Multi-objective extensions

When a single scalar isn't enough:

  1. Pareto front: Use Optuna multi-objective (
    directions=["maximize", "maximize"]
    ) to find the frontier, then pick a point manually.
  2. Weighted composite:
    score = w1 * metric1 + w2 * metric2
    . Works when you know the trade-off weights.
  3. Constraint + objective: Optimize one metric subject to a minimum on another (e.g., maximize accuracy subject to latency < 100ms).

Key Design Principles

  1. Single scalar metric — eliminates ambiguity about what "better" means.
  2. Paired comparisons — evaluate candidate and baseline on the SAME test instances. Halves variance.
  3. Git as memory — commit winners, revert losers. History informs future hypotheses.
  4. Time-box evaluations — each experiment takes roughly the same time, making results comparable.
  5. Log everything — even failed experiments are informative.
  6. Diminishing returns — 3 consecutive failures = convergence. Stop or switch strategies.
  7. Error analysis between modes — after grid mode, analyze WHERE the algorithm fails vs ceiling.

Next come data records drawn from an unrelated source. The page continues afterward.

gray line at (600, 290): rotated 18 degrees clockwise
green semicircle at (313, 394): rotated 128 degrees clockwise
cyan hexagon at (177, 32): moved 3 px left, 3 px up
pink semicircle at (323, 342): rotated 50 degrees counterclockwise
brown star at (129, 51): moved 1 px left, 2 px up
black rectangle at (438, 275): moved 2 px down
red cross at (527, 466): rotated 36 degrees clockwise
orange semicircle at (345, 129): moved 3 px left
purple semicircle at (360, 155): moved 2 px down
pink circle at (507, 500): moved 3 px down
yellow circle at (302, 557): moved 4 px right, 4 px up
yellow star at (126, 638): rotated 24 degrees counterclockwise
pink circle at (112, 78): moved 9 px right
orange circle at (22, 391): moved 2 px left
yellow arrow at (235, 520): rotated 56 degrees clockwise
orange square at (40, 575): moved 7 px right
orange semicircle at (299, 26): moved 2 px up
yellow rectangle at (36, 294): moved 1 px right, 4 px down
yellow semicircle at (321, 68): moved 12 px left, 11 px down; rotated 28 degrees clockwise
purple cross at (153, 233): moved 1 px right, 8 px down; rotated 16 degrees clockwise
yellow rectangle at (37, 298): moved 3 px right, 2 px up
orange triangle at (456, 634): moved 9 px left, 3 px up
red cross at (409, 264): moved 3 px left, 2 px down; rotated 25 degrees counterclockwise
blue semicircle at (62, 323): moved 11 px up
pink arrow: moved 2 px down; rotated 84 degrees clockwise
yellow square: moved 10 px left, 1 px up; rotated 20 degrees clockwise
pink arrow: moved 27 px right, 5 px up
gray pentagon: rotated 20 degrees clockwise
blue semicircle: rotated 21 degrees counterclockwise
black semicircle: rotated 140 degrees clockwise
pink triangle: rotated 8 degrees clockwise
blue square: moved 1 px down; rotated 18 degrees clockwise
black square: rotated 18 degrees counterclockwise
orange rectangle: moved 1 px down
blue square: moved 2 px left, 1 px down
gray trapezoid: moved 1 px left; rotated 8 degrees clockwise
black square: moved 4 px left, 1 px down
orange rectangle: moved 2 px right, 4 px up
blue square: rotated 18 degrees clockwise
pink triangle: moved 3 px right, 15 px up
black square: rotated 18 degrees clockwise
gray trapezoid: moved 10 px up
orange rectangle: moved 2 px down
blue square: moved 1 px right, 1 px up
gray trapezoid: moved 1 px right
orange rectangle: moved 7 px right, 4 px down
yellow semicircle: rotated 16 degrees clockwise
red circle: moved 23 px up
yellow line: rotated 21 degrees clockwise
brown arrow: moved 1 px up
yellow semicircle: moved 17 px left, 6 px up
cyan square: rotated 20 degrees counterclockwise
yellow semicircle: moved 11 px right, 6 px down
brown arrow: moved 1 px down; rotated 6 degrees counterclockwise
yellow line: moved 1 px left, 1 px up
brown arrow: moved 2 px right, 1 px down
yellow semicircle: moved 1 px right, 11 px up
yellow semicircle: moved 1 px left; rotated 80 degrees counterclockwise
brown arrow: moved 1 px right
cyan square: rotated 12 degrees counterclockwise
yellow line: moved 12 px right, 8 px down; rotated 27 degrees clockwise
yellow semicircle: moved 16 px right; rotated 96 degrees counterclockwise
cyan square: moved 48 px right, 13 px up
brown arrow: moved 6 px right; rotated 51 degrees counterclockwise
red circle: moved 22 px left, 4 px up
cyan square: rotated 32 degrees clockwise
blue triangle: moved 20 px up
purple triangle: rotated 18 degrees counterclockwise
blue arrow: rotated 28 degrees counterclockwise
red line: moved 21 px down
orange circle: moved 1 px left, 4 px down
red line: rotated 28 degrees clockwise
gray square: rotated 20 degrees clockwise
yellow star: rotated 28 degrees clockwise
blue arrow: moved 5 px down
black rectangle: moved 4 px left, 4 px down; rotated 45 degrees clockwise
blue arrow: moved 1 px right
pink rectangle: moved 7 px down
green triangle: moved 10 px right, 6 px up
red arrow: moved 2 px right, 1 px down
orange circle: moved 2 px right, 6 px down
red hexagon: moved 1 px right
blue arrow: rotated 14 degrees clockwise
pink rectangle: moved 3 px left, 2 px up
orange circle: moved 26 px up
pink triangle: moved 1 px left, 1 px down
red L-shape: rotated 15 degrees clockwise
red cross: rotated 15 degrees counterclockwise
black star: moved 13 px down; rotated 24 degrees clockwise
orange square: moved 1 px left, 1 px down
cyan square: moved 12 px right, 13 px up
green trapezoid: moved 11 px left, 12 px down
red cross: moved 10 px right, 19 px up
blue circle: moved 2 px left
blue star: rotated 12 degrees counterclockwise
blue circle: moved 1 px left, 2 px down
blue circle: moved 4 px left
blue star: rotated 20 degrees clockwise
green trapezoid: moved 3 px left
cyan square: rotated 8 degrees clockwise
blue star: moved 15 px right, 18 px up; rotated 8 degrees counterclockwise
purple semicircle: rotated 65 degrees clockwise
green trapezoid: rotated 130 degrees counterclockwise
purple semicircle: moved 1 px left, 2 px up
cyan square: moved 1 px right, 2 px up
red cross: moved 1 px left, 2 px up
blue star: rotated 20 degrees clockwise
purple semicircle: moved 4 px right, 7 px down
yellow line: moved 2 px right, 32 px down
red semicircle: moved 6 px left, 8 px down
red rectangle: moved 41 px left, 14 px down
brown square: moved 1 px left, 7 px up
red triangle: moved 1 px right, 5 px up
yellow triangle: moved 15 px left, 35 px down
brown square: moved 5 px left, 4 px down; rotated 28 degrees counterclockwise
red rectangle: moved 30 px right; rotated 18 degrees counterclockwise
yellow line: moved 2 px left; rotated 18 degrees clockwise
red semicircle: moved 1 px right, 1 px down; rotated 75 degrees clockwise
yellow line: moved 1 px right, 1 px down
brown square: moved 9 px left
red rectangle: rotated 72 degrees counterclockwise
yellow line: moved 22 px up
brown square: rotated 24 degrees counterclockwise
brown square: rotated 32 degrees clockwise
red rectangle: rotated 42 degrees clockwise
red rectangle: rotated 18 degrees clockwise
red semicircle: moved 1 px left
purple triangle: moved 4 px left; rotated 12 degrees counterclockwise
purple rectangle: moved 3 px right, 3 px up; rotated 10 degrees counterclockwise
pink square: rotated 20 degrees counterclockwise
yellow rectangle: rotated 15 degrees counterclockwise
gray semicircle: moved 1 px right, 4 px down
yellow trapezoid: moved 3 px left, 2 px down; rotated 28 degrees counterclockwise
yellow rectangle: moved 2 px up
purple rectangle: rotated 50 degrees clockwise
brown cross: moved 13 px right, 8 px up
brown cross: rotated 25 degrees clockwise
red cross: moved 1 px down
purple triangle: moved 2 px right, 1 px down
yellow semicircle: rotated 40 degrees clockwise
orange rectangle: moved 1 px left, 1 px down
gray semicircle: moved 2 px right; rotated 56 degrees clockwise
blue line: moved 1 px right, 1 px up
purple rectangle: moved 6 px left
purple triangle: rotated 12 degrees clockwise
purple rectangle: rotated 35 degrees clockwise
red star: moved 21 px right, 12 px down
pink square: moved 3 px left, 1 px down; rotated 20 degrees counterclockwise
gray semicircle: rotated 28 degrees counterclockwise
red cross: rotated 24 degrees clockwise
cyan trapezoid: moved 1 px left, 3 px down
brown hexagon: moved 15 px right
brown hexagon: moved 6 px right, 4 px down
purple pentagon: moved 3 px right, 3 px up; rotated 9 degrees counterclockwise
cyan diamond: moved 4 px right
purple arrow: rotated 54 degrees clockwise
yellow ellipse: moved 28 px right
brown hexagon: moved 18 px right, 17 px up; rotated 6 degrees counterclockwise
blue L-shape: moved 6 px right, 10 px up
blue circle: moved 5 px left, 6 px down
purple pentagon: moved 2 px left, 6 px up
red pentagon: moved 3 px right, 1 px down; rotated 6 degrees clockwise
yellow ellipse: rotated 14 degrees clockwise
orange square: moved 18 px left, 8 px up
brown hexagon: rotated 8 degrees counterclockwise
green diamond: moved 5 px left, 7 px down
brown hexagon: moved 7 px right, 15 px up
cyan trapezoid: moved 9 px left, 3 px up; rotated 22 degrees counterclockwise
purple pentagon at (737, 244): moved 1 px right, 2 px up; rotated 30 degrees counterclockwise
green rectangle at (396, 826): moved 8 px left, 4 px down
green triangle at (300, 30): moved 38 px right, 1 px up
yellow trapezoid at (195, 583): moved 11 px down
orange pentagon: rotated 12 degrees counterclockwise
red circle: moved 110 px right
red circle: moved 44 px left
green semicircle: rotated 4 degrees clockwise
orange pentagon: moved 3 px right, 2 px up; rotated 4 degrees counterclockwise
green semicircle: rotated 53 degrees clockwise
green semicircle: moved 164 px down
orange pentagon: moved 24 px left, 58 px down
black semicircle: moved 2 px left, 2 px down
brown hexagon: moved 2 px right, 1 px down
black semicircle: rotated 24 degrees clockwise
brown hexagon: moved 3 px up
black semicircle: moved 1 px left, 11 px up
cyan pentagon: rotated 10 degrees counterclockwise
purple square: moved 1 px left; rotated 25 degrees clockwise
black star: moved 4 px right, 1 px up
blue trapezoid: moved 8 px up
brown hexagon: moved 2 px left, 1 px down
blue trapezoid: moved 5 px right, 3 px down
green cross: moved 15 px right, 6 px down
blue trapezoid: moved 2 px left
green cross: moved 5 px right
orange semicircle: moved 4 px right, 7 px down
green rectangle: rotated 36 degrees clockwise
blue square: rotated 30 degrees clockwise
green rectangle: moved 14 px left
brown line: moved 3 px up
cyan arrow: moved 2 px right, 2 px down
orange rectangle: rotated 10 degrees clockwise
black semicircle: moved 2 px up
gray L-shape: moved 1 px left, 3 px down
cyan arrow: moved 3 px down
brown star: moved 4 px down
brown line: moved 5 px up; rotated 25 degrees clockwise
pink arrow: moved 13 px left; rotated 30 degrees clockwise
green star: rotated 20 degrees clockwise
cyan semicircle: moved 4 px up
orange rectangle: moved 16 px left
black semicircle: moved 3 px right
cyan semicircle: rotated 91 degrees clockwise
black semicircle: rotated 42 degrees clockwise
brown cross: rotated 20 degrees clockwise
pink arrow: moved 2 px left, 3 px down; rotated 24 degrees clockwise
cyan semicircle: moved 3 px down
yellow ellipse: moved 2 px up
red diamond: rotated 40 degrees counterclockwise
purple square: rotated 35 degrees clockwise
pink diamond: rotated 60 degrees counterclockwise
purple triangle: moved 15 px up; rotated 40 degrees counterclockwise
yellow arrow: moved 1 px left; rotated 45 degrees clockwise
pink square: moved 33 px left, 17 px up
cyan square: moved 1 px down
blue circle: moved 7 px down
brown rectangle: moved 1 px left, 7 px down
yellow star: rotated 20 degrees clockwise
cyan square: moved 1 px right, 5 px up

This tells you what structural change to try in creative mode.

Example Invocations

/autoresearch optimize the propagation parameters in knowledge_map.py
/autoresearch tune the novelty scoring thresholds against the calibration set
/autoresearch creative: improve the clustering algorithm, measure V-measure on 20newsgroups
/autoresearch grid: sweep whiten_epsilon [0.01, 0.05, 0.1, 0.5, 1.0] measuring isotropy
/autoresearch creative: optimize the FTS5 query sanitization, measure recall on SciFact
/autoresearch grid: tune document_similarity field weights, measure Spearman on human pairs

When NOT to Use

  • One-off parameter choice: Just pick and test manually.
  • No metric available: Define a scalar evaluation first.
  • Metric is expensive (>5 min): Reduce eval set or use a proxy metric.
  • Code is untested: Get tests passing first. The loop needs a stable baseline.